# Exercise description
Read the records below and copy each line that contains "bowl".
# # # # # # #
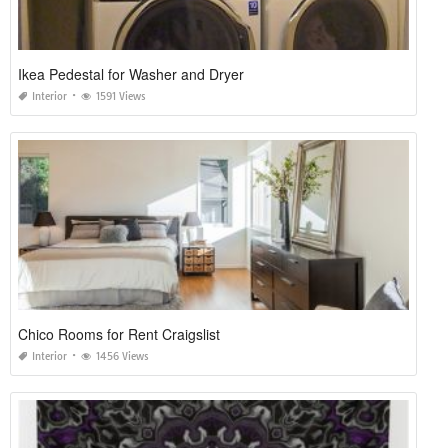
Ikea Pedestal for Washer and Dryer
Interior
1591 Views
Chico Rooms for Rent Craigslist
Interior
1456 Views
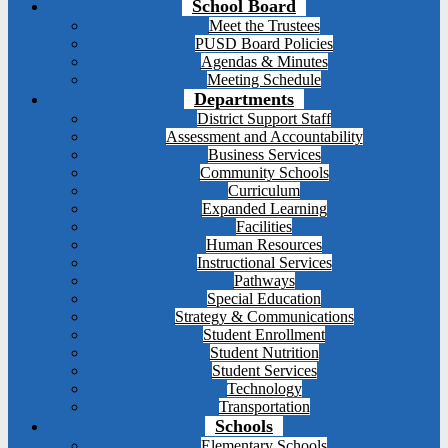
School Board
Meet the Trustees
PUSD Board Policies
Agendas & Minutes
Meeting Schedule
Departments
District Support Staff
Assessment and Accountability
Business Services
Community Schools
Curriculum
Expanded Learning
Facilities
Human Resources
Instructional Services
Pathways
Special Education
Strategy & Communications
Student Enrollment
Student Nutrition
Student Services
Technology
Transportation
Schools
Elementary Schools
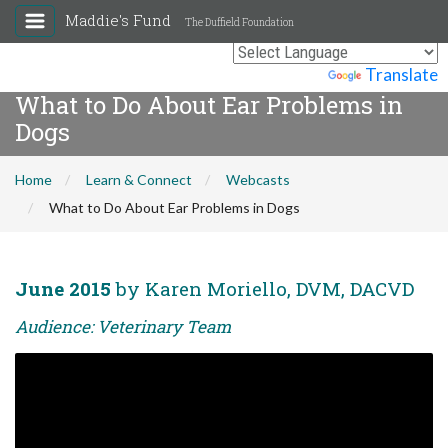
Maddie's Fund
The Duffield Foundation
Powered by
Translate
What to Do About Ear Problems in
Dogs
Home
Learn & Connect
Webcasts
What to Do About Ear Problems in Dogs
June 2015
by Karen Moriello, DVM, DACVD
Audience: Veterinary Team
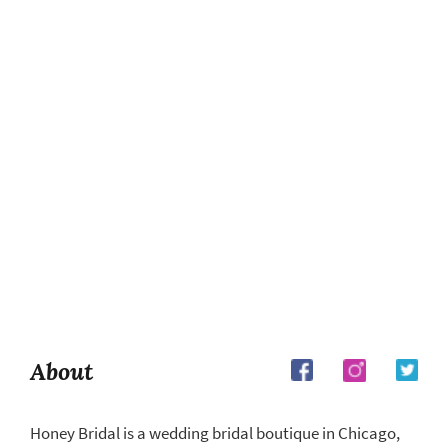
About
Honey Bridal is a wedding bridal boutique in Chicago,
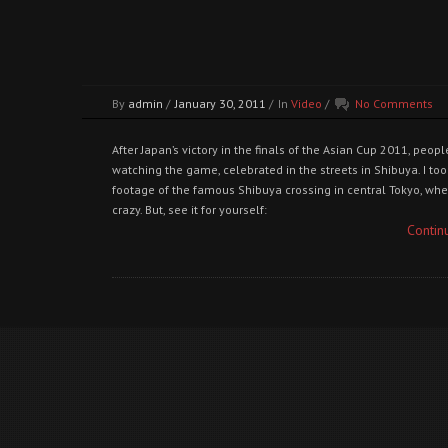
By
admin
/
January 30, 2011
/
In
Video
/
No Comments
After Japan’s victory in the finals of the Asian Cup 2011, peo
watching the game, celebrated in the streets in Shibuya. I t
footage of the famous Shibuya crossing in central Tokyo, whe
crazy. But, see it for yourself:
Contin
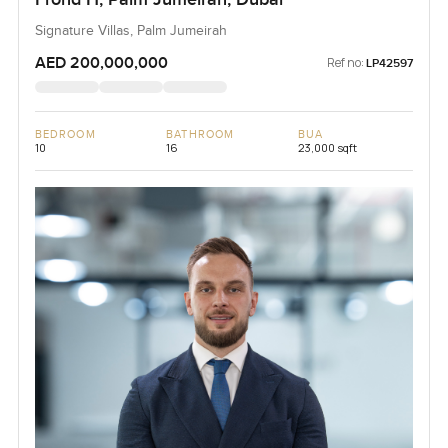
Signature Villas, Palm Jumeirah
AED 200,000,000
Ref no:
LP42597
BEDROOM
BATHROOM
BUA
10
16
23,000 sqft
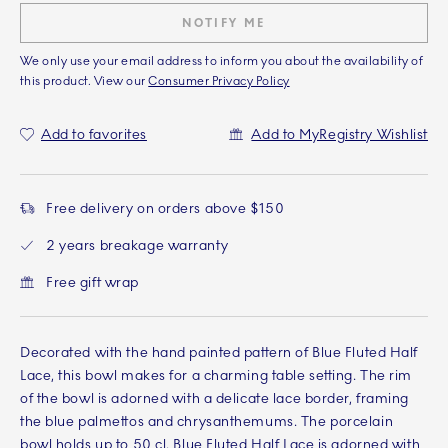
NOTIFY ME
We only use your email address to inform you about the availability of
this product. View our
Consumer Privacy Policy
Add to favorites
Add to MyRegistry Wishlist
Free delivery on orders above $150
2 years breakage warranty
Free gift wrap
Decorated with the hand painted pattern of Blue Fluted Half
Lace, this bowl makes for a charming table setting. The rim
of the bowl is adorned with a delicate lace border, framing
the blue palmettos and chrysanthemums. The porcelain
bowl holds up to 50 cl. Blue Fluted Half Lace is adorned with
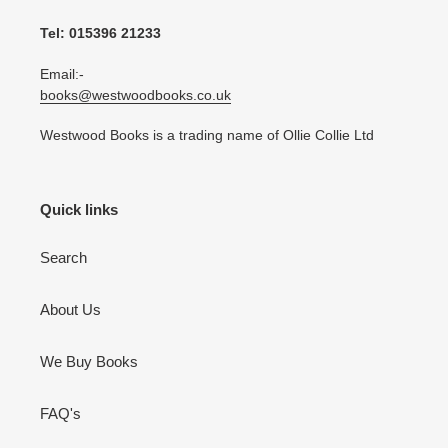
Tel: 015396 21233
Email:-
books@westwoodbooks.co.uk
Westwood Books is a trading name of Ollie Collie Ltd
Quick links
Search
About Us
We Buy Books
FAQ's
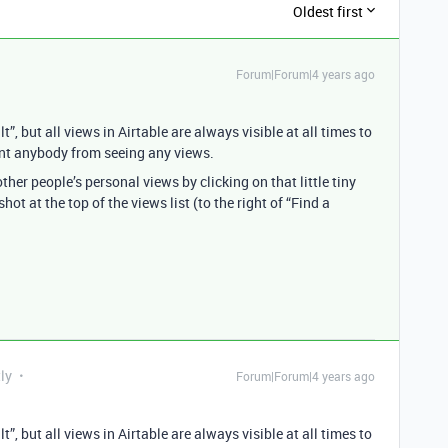
Oldest first
Forum|Forum|4 years ago
”, but all views in Airtable are always visible at all times to
vent anybody from seeing any views.
ther people’s personal views by clicking on that little tiny
ot at the top of the views list (to the right of “Find a
ly
Forum|Forum|4 years ago
”, but all views in Airtable are always visible at all times to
# # # # # # #
# Response area
Lace, this bowl makes for a charming table setting. The rim
of the bowl is adorned with a delicate lace border, framing
bowl holds up to 50 cl. Blue Fluted Half Lace is adorned with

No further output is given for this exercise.